Your task: Determine how many lines of the records include "FINALIZAÇÃO", and answer with the number alone.

Given data:
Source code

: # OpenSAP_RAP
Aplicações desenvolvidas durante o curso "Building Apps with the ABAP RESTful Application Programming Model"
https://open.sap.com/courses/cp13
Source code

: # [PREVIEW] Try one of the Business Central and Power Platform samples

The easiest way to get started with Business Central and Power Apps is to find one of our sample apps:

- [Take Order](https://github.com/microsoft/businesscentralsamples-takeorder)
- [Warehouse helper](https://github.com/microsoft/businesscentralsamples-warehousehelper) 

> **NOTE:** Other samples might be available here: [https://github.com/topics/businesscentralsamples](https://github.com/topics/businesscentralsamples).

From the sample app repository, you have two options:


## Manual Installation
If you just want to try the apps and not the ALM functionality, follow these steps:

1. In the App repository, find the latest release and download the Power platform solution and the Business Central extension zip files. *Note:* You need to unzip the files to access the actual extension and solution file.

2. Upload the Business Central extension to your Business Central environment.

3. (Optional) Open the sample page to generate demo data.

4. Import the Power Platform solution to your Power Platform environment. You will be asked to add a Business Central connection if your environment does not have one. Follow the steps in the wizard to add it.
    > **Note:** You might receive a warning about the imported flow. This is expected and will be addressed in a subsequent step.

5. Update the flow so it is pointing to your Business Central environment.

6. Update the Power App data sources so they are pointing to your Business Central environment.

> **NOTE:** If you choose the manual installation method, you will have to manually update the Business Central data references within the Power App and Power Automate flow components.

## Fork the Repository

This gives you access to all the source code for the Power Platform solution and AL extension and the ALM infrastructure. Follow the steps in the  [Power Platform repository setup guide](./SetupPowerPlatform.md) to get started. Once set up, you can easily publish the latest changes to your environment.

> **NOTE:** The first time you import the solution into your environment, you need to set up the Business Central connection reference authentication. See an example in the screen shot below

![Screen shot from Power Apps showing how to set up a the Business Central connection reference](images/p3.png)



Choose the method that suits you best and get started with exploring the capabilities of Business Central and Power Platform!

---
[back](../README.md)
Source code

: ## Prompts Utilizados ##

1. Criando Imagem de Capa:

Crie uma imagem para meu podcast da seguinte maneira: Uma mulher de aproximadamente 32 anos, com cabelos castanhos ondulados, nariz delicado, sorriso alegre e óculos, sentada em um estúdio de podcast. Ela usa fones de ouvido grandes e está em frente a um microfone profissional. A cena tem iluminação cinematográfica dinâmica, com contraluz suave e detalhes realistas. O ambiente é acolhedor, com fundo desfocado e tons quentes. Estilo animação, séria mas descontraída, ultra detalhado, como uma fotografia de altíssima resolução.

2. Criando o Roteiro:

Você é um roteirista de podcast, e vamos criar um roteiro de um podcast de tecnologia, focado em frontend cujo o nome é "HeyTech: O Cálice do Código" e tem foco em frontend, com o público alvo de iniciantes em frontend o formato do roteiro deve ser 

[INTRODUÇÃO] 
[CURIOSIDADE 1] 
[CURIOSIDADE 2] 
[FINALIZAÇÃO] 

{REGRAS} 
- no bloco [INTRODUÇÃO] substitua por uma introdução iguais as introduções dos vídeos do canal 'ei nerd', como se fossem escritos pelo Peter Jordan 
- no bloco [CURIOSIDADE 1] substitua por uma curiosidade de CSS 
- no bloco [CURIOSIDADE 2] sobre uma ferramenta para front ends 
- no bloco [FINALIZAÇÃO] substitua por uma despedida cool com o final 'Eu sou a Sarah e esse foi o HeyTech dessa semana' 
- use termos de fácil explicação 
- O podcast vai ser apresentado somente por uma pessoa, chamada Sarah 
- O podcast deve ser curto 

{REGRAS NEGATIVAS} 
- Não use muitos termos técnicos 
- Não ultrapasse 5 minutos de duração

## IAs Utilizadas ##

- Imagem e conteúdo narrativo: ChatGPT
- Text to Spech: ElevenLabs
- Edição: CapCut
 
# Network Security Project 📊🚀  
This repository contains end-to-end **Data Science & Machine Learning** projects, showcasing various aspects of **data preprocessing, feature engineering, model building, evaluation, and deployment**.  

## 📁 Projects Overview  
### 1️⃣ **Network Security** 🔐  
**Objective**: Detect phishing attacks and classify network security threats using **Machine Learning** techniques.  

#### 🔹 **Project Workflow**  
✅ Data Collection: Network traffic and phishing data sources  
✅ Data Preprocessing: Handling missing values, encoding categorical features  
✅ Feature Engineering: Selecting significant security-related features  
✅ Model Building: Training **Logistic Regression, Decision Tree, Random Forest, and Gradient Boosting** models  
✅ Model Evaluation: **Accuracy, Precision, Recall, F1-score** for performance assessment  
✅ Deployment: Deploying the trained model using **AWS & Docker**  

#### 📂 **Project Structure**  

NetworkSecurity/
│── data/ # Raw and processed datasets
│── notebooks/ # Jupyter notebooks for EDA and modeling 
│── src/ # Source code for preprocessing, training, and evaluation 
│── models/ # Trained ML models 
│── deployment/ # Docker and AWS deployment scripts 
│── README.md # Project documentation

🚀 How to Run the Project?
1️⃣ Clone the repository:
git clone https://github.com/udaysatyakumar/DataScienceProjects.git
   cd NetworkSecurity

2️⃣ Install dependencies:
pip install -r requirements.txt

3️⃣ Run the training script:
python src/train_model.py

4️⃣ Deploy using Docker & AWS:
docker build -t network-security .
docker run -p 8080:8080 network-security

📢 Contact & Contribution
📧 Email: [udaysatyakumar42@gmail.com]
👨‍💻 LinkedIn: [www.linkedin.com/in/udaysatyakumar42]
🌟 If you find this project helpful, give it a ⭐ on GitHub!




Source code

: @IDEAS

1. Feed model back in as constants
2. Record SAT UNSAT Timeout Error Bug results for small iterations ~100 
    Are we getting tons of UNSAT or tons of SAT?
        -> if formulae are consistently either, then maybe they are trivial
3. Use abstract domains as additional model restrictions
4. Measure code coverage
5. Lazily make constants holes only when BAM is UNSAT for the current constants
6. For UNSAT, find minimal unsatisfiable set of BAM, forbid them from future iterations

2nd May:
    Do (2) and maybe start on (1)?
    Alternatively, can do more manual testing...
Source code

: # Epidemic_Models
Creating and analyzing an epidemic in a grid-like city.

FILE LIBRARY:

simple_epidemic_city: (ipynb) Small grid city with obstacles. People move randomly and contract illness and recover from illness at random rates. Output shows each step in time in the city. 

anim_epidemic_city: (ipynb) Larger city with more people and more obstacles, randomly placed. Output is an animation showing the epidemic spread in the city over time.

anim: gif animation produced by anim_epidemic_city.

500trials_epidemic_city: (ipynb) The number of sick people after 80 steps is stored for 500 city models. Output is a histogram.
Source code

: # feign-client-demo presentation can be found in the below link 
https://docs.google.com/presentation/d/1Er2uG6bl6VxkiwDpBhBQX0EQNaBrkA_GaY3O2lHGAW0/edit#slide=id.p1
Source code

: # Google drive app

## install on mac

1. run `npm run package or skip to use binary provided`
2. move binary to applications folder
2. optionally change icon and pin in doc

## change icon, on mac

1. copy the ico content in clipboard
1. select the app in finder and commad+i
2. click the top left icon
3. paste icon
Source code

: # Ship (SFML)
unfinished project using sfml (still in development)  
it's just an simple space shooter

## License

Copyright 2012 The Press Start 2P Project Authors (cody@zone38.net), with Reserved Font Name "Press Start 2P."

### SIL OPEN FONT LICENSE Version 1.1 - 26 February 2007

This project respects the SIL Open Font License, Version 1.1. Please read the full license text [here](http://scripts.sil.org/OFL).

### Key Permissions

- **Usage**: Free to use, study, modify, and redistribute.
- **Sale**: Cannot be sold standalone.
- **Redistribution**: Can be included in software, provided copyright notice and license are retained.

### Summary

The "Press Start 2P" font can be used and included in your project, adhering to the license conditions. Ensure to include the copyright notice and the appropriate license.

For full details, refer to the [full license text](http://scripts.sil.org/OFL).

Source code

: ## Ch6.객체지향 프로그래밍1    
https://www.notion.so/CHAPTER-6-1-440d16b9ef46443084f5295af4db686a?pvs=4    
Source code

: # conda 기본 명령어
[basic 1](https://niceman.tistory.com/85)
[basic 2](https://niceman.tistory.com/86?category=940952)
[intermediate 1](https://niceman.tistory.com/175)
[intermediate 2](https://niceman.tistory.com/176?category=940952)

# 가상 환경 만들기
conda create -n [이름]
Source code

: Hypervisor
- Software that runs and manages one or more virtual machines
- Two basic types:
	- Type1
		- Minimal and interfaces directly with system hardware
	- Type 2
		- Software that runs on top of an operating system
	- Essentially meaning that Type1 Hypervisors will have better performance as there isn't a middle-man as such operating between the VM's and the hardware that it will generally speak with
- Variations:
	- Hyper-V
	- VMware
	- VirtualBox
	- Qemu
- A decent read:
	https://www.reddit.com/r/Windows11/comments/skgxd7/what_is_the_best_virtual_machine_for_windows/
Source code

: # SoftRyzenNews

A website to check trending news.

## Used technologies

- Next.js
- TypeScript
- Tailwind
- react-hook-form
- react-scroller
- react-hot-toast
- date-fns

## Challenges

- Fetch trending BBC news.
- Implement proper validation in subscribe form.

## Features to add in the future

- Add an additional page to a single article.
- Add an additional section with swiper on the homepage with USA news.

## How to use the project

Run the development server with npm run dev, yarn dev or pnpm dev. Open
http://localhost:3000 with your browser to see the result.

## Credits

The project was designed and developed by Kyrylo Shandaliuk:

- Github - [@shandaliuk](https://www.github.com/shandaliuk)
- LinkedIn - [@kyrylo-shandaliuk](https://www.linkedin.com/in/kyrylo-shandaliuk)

Answer box: 2